L.V. Forman

Defining the mechanism for compaction of the CV chondrite parent body

The Allende meteorite, a relatively unaltered member of the CV carbonaceous chondrite group, contains primitive crystallographic textures that can inform our understanding of early Solar System planetary compaction. To test between models of porosity reduction on the CV parent body, complex microstructures within ~0.5-mm-diameter chondrules and ~10-μm-long matrix olivine grains were analyzed by electron backscatter diffraction (EBSD) techniques. The large area map presented is one of the most extensive EBSD maps to have been collected in application to extraterrestrial materials. Chondrule margins preferentially exhibit limited intragrain crystallographic misorientation due to localized crystal-plastic deformation. Crystallographic preferred orientations (CPOs) preserved by matrix olivine grains are strongly coupled to grain shape, most pronounced in shortest dimension , yet are locally variable in orientation and strength. Lithostatic pressure within plausible chondritic model asteroids is not sufficient to drive compaction or create the observed microstructures if the aggregate was cold. Significant local variability in the orientation and intensity of compaction is also inconsistent with a global process. Detailed microstructures indicative of crystal-plastic deformation are consistent with brief heating events that were small in magnitude.
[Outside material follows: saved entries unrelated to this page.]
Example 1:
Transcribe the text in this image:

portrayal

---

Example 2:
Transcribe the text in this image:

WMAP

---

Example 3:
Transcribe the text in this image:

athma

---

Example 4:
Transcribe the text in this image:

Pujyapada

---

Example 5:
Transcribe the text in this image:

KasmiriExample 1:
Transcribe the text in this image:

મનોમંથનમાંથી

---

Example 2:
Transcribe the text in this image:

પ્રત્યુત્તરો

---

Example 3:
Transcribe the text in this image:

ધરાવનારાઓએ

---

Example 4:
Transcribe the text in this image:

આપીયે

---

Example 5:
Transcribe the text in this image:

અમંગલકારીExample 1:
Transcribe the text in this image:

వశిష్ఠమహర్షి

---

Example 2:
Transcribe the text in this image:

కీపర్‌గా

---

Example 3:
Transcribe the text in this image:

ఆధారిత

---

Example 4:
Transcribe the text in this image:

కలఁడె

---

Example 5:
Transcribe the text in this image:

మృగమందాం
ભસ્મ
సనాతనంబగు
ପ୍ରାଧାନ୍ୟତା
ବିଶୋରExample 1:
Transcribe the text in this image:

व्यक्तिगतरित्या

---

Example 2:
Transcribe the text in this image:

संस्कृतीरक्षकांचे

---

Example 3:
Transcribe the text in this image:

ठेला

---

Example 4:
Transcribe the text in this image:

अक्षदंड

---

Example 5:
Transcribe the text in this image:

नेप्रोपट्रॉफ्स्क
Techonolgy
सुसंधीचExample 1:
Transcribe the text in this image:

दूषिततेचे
When combined with a lack of sintered grains and the spatially heterogeneous CPO, ubiquitous hot isostatic pressing is unlikely to be responsible. Furthermore, Allende is the most metamorphosed CV chondrite, so if sintering occurred at all on the CV parent body it would be evident here. We conclude that the crystallographic textures observed reflect impact compaction and indicate shock-wave directionality. We therefore present some of the first significant evidence for shock compaction of the CV parent body.
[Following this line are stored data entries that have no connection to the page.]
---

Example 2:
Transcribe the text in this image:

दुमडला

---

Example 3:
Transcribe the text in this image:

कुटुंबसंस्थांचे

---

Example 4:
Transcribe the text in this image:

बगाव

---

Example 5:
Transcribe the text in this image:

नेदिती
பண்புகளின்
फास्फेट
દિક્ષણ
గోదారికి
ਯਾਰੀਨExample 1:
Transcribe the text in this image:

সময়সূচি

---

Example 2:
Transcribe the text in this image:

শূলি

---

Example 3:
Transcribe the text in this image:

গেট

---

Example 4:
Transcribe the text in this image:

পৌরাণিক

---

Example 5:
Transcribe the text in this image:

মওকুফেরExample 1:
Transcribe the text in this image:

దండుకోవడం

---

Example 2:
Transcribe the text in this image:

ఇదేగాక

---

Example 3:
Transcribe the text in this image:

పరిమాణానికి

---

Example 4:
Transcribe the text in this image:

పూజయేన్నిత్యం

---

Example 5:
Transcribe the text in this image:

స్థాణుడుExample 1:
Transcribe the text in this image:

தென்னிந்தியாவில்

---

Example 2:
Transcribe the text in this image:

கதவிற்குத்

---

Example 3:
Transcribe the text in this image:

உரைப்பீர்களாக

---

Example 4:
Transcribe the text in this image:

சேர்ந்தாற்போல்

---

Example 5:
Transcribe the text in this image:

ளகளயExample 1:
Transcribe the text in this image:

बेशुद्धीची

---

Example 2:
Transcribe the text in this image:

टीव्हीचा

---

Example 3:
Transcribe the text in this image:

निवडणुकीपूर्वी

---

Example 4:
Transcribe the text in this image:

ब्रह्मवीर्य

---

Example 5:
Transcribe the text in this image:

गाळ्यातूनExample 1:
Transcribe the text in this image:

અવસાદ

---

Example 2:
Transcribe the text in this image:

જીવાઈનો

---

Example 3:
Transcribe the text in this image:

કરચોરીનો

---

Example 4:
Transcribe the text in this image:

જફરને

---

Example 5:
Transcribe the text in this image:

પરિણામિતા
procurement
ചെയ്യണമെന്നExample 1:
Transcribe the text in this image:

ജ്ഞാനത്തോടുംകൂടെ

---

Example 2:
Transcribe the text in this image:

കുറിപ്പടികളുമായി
Nebula sulfidation and evidence for migration of “free-floating” refractory metal nuggets revealed by atom probe microscopy

Disk models have been proposed that imply particles migrate rapidly in a protoplanetary disk. However, the only physical constraints on these processes from meteorites are observations of refractory inclusions in cometary material from the NASA Stardust mission. Atom probe microscopy (APM) of sub-micrometer refractory metal nuggets (RMNs) contained within a Sc-Zr–rich ultrarefractory inclusion (URI) from the ALH 77307 carbonaceous Ornans (CO) 3.0 meteorite revealed the presence of sulfur at 0.06–1.00 atomic percent (at%) abundances within RMNs. The mineralogical assemblage, petrographic texture, and flat chondrite-normalized highly siderophile element ratios indicate S exposure was unlikely to have occurred after the RMNs were incorporated into the URI. APM analyses suggest these RMNs were likely “free floating” when they were exposed to a S-condensing gas. This requires early, rapid migration of RMNs to cooler regions of the disk to incorporate S and then cycling back to the Ca-Al–rich inclusion (CAI)–forming region for incorporation in the URI, or conditions in the CAI-forming region that promote the incorporation of S into RMNs.